Allorché si affermarono le moderne dottrine sulla liberta del mare e degli scambî, l'Inghilterra, che aveva dato al mondo il più rigido esempio di protezionismo, fu la prima a coltivarle e ad attuarle nel 1854, ammettendo incondizionatamente tutte le bandiere all'esercizio del cabotaggio nei porti del Regno Unito. Altrettanto fecero parecchie nazioni europee e gli Stati Uniti d'America, ma ponendo la condizione della reciprocità. La Francia, più restia, si acconciò alle nuove idee con notevoli limitazioni. Nacque in tal modo il sistema odierno di regolazione del cabotaggio mediante speciali accordi internazionali, in base alla massima, ormai accettata dalla dottrina e dalla giurisprudenza di tutti gli stati, che il patto generico della nazione più favorita non comprende il cabotaggio, il quale, appunto per la sua importanza nazionale, richiede una negoziazione separata. A conferma di tale massima la seconda Conferenza generale delle comunicazioni e dei trasporti presso la Società delle Nazioni (nov.-dic. 1923), nel redigere uno statuto del regime internazionale dei porti, ispirato a larghi sensi di libertà, ha stabilito che esso non riguarda il cabotaggio, e ciò per il presupposto che il cabotaggio è privilegio esclusivo della bandiera nazionale, rimanendo libero ciascuno stato di farne oggetto di pattuizioni con gli altri stati. La conferenza si è altresì astenuta dal ricercare una definizione del cabotaggio, dato che questa forma di traffico non s'identifica esattamente negli stessi termini presso tutte le nazioni, e si è limitata a esprimere il voto che siano evitate le estensioni abusive della nozione di cabotaggio.

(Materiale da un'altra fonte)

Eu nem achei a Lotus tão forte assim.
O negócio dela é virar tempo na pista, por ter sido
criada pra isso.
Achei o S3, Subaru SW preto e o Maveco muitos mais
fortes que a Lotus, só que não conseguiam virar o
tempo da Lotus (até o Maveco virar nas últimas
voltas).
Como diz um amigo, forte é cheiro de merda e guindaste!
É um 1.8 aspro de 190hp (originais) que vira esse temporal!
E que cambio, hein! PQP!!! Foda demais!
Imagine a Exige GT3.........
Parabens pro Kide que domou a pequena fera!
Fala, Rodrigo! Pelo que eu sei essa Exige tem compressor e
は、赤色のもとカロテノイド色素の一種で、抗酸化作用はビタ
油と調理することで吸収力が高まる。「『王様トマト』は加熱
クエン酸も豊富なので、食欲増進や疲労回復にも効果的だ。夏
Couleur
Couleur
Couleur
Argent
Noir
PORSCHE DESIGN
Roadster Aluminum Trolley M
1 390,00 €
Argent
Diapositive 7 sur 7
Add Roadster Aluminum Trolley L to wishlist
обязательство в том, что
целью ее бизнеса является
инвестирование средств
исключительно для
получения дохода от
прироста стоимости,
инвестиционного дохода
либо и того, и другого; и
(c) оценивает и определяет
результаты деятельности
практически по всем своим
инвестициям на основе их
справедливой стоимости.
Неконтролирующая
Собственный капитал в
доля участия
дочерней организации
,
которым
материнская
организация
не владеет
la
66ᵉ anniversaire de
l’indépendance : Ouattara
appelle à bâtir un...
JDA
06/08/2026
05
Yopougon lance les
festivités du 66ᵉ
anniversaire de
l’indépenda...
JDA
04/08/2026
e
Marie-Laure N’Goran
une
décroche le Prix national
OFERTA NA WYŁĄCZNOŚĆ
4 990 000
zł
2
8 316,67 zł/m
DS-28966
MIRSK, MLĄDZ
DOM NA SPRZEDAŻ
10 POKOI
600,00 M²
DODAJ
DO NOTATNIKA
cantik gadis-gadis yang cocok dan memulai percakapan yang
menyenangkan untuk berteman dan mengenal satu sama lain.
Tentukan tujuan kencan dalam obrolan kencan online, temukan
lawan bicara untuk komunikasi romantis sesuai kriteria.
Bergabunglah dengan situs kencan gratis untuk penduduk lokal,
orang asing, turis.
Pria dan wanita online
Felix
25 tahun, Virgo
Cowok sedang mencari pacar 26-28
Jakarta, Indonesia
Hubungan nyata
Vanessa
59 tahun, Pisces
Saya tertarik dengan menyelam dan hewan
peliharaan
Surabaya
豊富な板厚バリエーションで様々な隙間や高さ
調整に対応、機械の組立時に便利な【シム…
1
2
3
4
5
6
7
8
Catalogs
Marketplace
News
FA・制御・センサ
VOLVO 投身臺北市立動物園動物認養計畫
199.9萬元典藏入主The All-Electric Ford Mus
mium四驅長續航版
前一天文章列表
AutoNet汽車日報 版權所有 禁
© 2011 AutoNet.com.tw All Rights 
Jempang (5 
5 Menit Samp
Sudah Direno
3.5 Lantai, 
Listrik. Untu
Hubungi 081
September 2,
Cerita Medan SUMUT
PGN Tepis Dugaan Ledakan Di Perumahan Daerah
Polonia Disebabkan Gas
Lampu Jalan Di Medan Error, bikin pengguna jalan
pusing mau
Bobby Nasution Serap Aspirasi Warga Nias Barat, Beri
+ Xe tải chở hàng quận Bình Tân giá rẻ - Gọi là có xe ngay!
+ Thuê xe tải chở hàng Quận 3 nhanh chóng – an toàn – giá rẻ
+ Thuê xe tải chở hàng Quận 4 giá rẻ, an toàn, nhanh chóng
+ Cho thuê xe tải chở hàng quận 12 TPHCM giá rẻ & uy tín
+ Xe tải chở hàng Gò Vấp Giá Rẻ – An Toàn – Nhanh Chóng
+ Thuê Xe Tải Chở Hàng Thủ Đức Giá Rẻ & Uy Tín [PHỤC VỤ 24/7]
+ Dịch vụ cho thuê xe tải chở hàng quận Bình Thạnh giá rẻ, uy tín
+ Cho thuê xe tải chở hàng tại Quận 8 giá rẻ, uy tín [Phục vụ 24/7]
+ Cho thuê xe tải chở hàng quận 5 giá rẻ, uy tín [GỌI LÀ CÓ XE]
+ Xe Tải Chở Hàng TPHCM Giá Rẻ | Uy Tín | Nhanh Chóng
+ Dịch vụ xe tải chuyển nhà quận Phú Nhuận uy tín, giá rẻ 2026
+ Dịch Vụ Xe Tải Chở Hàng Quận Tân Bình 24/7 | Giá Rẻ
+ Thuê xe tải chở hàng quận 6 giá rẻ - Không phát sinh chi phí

In Italia la questione è regolata dalla legge 11 luglio 1904, n. 355, secondo la quale l'esercizio del cabotaggio lungo le coste italiane è riservato alla bandiera nazionale, salvo quando speciali trattati o convenzioni dispongano altrimenti. La legge italiana è quindi in armonia con lo spirito e con i voti della Conferenza suddetta.
Bibl.: G. Boccardo, Considerazioni sulla navigazione di cabotaggio e gli interessi marittimi dell'Italia, Genova 1862; A. Segre, Manuale della storia del commercio, I, Torino 1913; Il Digesto italiano, VI, II, Torino 1891; Bayard, Dictionnaire des transports maritimes et mixtes et des ventes maritimes, Parigi 1924; Comptes-rendus et textes rélatifs à la Convention et au Statut sur le régime international des ports maritimes, Seconda Conferenza generale delle comunicazioni e trasporti, Ginevra 1924.